EXERCISE OBJECTIVE: Render as a JSON list of strings, one string per line, the part of the material that opens with its first line and closes with the line containing "prot. 4578 del 29/04/2024", both ends included. Leave out blank lines and include nothing beyond that part.

Entries drawn from a collection:
☆ ☆ ☆ ☆ ☆

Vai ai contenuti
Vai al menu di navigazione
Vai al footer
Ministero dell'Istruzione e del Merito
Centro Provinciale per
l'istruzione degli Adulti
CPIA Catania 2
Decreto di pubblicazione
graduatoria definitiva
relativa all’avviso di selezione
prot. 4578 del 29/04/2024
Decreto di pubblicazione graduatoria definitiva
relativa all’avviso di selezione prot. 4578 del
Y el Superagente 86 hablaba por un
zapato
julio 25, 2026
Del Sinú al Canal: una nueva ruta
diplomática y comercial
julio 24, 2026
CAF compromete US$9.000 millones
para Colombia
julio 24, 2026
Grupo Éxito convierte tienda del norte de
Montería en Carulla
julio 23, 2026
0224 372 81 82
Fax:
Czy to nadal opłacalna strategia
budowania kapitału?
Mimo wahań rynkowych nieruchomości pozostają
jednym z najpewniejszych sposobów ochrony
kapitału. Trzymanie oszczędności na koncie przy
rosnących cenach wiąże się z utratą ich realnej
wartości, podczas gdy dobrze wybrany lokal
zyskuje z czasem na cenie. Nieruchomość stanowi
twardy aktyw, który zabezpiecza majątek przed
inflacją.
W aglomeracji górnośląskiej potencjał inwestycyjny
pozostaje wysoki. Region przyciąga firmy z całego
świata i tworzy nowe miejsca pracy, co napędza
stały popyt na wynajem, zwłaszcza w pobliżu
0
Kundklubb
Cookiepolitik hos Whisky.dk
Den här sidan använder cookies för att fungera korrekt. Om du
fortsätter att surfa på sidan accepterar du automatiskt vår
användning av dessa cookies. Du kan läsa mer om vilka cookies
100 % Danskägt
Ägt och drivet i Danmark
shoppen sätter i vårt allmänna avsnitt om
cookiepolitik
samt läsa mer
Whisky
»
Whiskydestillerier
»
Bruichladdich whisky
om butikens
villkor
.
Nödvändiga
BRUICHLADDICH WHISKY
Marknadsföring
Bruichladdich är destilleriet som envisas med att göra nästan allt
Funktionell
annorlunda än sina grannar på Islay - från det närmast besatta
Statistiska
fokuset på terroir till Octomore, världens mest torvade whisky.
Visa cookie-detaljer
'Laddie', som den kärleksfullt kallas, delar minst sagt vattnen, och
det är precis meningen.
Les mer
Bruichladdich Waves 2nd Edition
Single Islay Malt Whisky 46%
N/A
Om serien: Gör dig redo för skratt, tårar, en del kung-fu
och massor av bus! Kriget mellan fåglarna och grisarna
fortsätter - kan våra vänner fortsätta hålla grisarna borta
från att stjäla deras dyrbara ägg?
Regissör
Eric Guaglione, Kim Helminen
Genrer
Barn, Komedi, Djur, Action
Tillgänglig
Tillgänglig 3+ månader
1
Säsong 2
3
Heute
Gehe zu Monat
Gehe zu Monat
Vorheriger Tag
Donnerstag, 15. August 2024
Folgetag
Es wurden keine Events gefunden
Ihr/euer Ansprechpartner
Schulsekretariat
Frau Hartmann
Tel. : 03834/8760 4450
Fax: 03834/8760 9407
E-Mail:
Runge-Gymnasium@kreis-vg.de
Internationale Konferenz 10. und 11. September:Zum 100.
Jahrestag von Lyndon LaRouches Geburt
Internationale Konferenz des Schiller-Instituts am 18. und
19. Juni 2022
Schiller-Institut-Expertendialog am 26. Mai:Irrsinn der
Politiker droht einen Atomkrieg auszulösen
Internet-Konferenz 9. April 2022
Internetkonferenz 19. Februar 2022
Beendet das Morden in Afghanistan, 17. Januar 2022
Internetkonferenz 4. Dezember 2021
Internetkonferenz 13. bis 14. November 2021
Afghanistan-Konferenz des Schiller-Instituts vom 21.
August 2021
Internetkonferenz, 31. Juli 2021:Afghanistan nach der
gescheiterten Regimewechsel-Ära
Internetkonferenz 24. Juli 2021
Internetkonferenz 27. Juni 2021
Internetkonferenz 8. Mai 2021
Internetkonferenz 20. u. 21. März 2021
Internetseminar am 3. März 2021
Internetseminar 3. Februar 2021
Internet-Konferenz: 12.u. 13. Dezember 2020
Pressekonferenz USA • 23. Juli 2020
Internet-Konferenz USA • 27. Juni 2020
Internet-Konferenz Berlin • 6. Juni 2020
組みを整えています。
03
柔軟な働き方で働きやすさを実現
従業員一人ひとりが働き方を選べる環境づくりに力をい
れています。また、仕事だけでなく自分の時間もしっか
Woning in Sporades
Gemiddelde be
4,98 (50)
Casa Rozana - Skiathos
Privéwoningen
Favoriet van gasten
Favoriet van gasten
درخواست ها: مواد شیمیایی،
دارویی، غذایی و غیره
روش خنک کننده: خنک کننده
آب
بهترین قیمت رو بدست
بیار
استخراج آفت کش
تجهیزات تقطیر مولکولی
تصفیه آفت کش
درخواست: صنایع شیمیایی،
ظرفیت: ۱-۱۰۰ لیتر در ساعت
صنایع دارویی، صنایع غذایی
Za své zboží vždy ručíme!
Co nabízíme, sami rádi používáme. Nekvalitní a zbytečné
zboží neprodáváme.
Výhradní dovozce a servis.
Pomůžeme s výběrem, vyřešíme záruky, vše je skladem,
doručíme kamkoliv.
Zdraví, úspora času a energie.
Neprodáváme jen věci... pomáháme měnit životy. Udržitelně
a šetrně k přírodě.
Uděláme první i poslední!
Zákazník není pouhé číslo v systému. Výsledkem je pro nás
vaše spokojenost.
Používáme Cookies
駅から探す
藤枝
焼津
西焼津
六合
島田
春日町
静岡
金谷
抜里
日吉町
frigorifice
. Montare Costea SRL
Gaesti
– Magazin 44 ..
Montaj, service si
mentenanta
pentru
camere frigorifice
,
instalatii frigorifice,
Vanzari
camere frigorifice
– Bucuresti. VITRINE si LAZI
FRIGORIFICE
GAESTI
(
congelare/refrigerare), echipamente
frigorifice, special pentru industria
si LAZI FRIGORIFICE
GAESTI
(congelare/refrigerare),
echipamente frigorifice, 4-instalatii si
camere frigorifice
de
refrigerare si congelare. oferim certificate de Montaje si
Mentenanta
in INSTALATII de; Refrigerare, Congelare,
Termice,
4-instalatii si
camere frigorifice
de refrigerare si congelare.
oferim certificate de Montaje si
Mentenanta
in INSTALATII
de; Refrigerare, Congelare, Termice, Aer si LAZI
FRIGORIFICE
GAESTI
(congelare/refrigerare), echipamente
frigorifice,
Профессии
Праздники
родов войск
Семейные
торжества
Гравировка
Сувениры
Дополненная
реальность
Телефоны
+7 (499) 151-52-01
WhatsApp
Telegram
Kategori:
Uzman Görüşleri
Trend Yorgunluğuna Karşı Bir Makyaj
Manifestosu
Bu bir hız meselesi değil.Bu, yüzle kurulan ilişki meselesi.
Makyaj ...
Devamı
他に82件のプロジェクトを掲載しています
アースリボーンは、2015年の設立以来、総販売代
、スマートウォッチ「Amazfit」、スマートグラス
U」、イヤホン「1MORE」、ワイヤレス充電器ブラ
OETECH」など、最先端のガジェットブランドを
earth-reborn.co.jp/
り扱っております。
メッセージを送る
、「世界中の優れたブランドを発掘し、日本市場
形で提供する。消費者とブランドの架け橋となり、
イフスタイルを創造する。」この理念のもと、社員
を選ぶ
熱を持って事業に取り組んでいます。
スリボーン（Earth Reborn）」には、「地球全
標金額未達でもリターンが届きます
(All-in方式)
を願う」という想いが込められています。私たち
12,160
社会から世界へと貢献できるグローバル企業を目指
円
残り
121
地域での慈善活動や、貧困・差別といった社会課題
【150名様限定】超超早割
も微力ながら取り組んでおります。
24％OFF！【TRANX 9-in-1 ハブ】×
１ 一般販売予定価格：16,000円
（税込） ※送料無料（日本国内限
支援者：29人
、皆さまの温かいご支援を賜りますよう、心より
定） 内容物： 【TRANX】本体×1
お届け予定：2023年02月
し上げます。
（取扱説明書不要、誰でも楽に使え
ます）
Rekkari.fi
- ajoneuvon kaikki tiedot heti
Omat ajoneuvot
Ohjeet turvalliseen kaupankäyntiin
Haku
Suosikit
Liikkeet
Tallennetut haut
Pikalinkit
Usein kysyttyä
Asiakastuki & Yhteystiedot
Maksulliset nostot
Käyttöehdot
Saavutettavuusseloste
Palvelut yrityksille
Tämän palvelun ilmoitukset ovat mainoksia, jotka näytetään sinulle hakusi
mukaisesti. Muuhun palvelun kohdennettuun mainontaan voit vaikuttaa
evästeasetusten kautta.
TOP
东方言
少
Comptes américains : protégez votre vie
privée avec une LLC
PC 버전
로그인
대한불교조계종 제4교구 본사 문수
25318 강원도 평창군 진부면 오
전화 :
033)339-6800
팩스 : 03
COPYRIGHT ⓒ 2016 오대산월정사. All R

☆ ☆ ☆ ☆ ☆

OUTPUT OF THE EXERCISE:
[
  "Vai ai contenuti",
  "Vai al menu di navigazione",
  "Vai al footer",
  "Ministero dell'Istruzione e del Merito",
  "Centro Provinciale per",
  "l'istruzione degli Adulti",
  "CPIA Catania 2",
  "Decreto di pubblicazione",
  "graduatoria definitiva",
  "relativa all’avviso di selezione",
  "prot. 4578 del 29/04/2024"
]